## Task:
For the material below, return exactly the lines starting at the one holding "basket: present [140,1003,297,1151]" and ending at the one holding "pouf: present [1654,719,1880,962]", counting both as part of the range.
[Start of Attachment]
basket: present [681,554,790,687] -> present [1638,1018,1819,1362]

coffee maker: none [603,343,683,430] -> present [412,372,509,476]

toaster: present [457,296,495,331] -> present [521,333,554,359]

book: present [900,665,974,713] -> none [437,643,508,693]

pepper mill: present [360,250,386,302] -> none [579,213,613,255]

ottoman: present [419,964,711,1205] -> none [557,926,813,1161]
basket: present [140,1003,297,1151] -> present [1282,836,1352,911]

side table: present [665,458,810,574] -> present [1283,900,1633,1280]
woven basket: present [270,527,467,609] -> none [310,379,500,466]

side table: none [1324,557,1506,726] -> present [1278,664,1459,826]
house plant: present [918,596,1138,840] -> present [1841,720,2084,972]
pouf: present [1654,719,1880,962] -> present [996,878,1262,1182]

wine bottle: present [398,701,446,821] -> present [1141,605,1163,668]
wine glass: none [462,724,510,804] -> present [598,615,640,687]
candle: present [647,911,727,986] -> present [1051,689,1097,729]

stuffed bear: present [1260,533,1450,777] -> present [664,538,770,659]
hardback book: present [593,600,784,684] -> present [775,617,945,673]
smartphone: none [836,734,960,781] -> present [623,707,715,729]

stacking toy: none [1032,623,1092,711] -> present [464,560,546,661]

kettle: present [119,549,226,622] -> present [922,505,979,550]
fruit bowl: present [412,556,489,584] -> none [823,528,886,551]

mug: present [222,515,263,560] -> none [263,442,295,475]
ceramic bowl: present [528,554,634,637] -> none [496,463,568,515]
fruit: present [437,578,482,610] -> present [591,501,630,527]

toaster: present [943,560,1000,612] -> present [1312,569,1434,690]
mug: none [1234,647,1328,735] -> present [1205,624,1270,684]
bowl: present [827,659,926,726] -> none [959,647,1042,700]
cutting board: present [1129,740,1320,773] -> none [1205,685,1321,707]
[End of Attachment]
## Exercise output:
basket: present [140,1003,297,1151] -> present [1282,836,1352,911]

side table: present [665,458,810,574] -> present [1283,900,1633,1280]
woven basket: present [270,527,467,609] -> none [310,379,500,466]

side table: none [1324,557,1506,726] -> present [1278,664,1459,826]
house plant: present [918,596,1138,840] -> present [1841,720,2084,972]
pouf: present [1654,719,1880,962] -> present [996,878,1262,1182]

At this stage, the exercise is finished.